WE ALL have our OWN lived experience…… in everyday life, work, friendships, and family and all have value.
I have ‘lived experience’ of accessing multiple services yet never worked in one. Staff have ‘lived experience’ of working in them and may or may not have their own personal experiences.
So I prefer, and this is only mine, to use the phrase ‘direct experience’ – its more accurate and defined.
I have ‘direct experience’ of being homeless, of poverty, of severe depression and suicidal thoughts, psychosis, living through addiction and recovery so when I’m asked to share it, I can with genuine insight.
I have ‘lived experience’ of a range of topics or themes through my conversations with individuals, their experiences when they kindly share them, when I’m reporting for Groundswell.

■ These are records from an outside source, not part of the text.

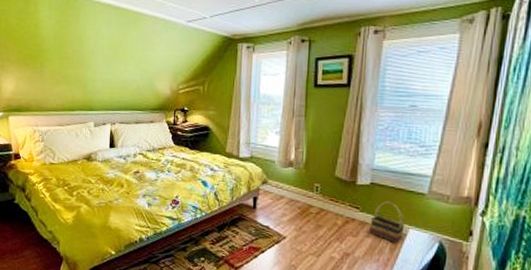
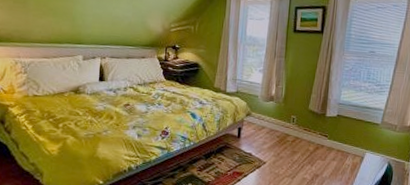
basket: present [369,201,406,243] -> none [335,130,363,164]

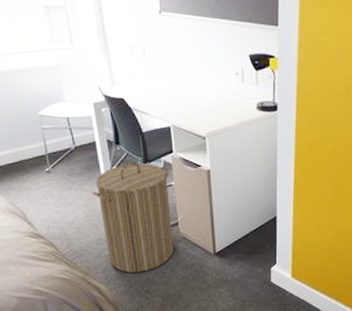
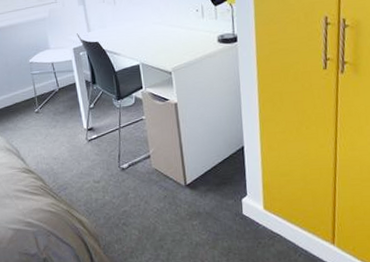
laundry hamper: present [92,162,174,273] -> none [73,99,147,205]

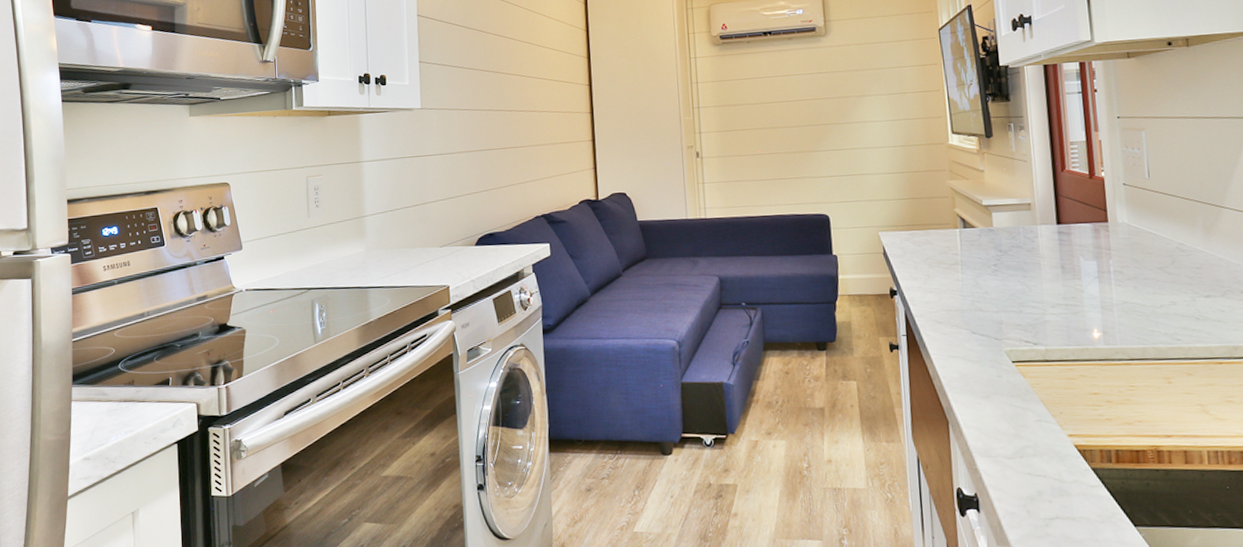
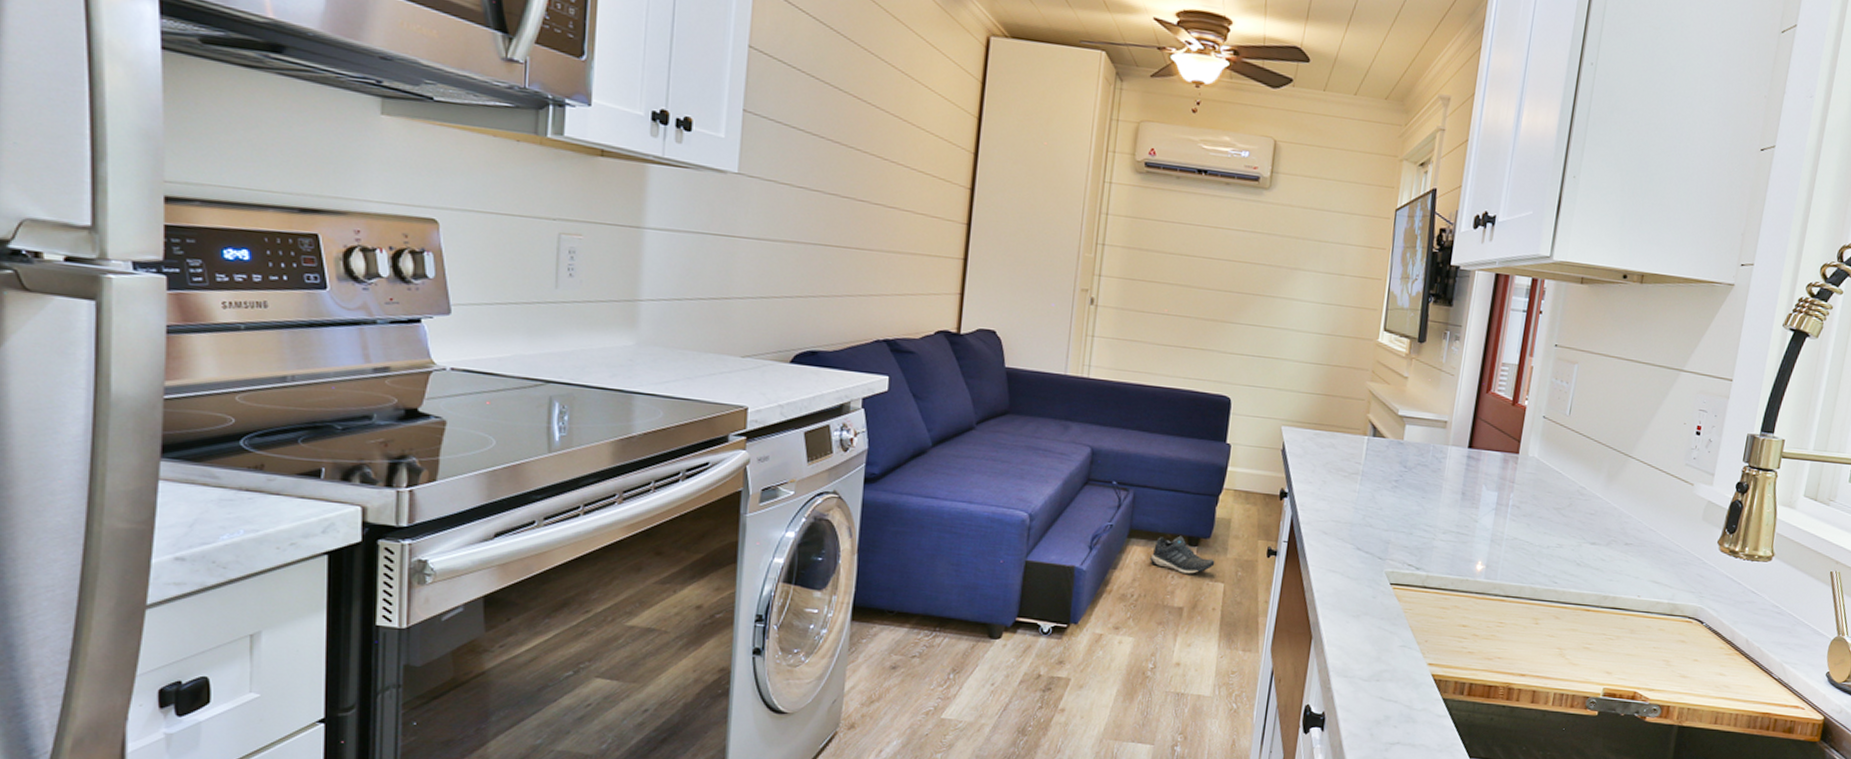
shoe: none [786,342,845,378] -> present [1150,535,1215,575]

They help me to understand procedures, gain awareness, look into processes to help inform important changes needed and I’m not suggesting the whole narrative needs resetting, just the understanding that ‘lived experience’ is a broad statement, “direct’ is more accurate.
I may have opened a can of worms here, that’s not why I’ve written it, so if I’ve caused any offence, I sincerely apologise.
I simply ask you to consider which label, if any, you choose to wear.